A AGOA também é vista como uma ferramenta estratégica de influência em África, dada a presença crescente da China.
O programa beneficiou amplamente países como Madagascar, Lesoto e África do Sul e, em todo o continente, permitiu que dezenas de Estados exportassem quase 7.000 produtos para os EUA, desde setores como a agricultura a têxteis, até metais e combustíveis, embora o seu impacto tenha sido desigual na região.
Os benefícios do AGOA foram limitados nos últimos meses pelas medidas protecionistas implementadas por Trump após regressar à Casa Branca em janeiro, que resultaram na imposição de tarifas entre 10% e 30% a dezenas de países africanos, em vigor desde 07 de agosto.
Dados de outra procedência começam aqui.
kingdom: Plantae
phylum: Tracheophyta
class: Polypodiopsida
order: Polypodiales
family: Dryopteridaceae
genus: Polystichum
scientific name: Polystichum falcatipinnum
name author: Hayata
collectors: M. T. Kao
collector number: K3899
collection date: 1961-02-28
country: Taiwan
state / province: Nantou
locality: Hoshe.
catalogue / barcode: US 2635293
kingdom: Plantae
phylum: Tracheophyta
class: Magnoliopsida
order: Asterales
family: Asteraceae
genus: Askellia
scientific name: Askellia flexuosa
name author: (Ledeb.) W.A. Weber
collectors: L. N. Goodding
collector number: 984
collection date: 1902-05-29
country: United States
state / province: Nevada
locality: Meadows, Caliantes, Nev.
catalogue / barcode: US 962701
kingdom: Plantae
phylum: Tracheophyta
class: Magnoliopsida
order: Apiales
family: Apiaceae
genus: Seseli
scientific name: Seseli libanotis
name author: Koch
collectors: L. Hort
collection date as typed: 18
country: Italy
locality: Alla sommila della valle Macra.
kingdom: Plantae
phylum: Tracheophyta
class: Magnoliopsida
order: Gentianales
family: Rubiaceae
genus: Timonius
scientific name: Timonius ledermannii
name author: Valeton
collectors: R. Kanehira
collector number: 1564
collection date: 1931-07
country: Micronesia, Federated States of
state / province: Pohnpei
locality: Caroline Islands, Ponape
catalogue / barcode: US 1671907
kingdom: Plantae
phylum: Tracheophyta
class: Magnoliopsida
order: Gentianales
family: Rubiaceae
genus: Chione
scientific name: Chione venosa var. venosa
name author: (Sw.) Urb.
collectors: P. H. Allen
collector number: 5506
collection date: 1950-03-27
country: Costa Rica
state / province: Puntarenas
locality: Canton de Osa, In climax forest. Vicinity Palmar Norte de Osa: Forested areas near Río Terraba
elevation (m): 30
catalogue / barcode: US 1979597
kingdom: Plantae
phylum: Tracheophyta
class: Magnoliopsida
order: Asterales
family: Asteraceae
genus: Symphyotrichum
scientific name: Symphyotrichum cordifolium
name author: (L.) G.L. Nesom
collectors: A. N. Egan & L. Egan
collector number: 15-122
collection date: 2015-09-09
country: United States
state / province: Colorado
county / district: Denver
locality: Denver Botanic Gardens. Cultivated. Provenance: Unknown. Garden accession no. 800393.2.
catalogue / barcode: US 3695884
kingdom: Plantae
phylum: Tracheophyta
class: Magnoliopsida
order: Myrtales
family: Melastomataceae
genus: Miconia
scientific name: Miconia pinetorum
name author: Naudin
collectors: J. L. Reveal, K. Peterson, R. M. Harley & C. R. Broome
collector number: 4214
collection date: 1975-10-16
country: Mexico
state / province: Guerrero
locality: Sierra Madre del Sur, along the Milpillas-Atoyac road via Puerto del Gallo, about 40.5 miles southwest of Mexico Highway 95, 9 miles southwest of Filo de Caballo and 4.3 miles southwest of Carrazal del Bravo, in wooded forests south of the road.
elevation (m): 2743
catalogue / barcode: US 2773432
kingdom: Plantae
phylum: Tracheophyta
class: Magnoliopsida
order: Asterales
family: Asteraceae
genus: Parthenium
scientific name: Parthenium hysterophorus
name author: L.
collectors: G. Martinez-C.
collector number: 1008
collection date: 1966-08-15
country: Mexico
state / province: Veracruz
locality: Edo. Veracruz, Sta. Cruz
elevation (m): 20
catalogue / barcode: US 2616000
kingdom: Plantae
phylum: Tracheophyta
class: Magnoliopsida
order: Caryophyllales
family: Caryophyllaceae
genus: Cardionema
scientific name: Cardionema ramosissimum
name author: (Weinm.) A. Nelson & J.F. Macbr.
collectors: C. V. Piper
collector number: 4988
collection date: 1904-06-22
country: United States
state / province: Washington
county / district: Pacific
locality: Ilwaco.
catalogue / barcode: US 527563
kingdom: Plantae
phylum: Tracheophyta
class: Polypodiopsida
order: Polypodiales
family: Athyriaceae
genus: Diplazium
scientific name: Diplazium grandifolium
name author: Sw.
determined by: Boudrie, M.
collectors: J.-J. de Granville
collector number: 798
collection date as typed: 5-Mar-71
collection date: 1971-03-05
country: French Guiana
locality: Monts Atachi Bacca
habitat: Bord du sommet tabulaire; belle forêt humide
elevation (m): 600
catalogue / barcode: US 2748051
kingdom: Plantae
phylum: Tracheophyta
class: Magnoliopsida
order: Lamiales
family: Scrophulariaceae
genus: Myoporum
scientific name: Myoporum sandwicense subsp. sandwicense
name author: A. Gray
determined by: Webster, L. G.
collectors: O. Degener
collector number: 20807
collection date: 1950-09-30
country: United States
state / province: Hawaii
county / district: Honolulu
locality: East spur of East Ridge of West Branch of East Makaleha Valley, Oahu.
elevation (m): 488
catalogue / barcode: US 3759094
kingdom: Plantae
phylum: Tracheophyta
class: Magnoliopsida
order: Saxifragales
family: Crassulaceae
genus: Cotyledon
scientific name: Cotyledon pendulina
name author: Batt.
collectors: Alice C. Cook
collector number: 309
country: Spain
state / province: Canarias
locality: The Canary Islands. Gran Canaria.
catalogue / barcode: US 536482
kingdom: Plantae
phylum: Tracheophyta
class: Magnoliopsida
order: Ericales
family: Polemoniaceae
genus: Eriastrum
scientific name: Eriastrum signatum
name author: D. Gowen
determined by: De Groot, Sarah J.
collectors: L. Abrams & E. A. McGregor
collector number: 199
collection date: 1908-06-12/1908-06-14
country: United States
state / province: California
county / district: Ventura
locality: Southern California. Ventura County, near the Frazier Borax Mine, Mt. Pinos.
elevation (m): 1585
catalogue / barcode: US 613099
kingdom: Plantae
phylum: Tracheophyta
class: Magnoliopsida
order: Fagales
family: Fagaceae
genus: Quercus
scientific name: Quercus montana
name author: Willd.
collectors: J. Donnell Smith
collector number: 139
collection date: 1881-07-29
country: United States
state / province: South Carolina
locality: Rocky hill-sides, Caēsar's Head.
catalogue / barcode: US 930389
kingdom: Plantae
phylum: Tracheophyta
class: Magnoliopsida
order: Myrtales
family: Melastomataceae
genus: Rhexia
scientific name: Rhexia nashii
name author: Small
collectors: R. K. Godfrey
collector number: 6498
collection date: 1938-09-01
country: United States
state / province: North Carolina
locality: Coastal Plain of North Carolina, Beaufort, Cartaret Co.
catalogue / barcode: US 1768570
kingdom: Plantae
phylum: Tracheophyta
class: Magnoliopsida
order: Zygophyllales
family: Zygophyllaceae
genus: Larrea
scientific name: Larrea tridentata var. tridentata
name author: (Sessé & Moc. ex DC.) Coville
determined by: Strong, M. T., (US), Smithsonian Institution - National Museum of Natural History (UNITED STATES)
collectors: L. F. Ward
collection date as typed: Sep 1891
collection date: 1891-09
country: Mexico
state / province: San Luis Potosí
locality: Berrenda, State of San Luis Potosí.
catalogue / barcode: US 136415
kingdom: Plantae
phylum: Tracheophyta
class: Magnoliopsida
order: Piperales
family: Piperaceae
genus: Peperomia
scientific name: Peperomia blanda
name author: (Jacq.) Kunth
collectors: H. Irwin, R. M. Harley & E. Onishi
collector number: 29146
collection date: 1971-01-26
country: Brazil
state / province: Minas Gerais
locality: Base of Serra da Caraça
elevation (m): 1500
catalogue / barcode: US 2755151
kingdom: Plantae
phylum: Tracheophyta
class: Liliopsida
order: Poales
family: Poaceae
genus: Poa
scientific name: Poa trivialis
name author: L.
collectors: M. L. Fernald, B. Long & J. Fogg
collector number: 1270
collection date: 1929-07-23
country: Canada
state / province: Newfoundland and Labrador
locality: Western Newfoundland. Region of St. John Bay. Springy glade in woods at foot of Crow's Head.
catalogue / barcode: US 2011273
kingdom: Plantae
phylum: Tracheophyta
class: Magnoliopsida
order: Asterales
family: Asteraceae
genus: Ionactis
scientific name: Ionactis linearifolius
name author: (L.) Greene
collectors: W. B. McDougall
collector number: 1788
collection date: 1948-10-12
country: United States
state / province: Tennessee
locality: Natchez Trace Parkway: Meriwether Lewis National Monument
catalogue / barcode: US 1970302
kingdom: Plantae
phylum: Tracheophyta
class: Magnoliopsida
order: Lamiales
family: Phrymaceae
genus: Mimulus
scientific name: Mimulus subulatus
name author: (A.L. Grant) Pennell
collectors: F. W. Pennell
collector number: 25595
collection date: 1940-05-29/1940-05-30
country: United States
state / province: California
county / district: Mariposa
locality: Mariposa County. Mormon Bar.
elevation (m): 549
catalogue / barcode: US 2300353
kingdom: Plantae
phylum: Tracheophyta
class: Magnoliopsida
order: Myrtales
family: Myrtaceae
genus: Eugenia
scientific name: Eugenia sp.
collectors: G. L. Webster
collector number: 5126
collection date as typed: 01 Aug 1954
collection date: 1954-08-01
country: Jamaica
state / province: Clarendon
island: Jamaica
"As tarifas recíprocas anulam efetivamente a preferência que os países da África Subsaariana desfrutam sob a AGOA", disse o ministro das Relações Internacionais e Cooperação da África do Sul, Ronald Lamola, em abril passado, cujo país agora enfrenta a maior taxa tarifária da África Subsaariana (30%).
De acordo com a UNCTAD, o fim da AGOA pode aumentar as tarifas sobre as exportações do Lesoto para mais de 30% (aumentadas para 15% pelo Governo Trump este ano), as tarifas sobre as exportações do Quénia para 25% (atualmente 10%), entre outros.
O fim desse programa causaria um "impacto agravado" nas economias desses países, como no Lesoto, que declarou estado de desastre nacional em julho passado devido à perda massiva de empregos.
"A competitividade das exportações africanas no mercado dos EUA pode diminuir rapidamente num momento de intensificação da competição por mercados de exportação alternativos em todo o mundo", alertou o órgão da ONU.
Diante dessa crise, vários países africanos têm mantido negociações bilaterais com Washington nos últimos meses, na tentativa de chegar a acordos comerciais.
A AGOA foi um dos tópicos de discussão na reunião realizada na semana passada entre o Presidente queniano, William Ruto, e o secretário de Estado norte-americano, Marco Rubio, à margem da 80ª Assembleia Geral da ONU.
À medida que procuram expandir-se para novos mercados --- como a Ásia e o Médio Oriente --- os Governos africanos agora veem mais do que nunca a necessidade de fortalecer os laços comerciais dentro do continente através do Acordo de Livre Comércio Continental Africano.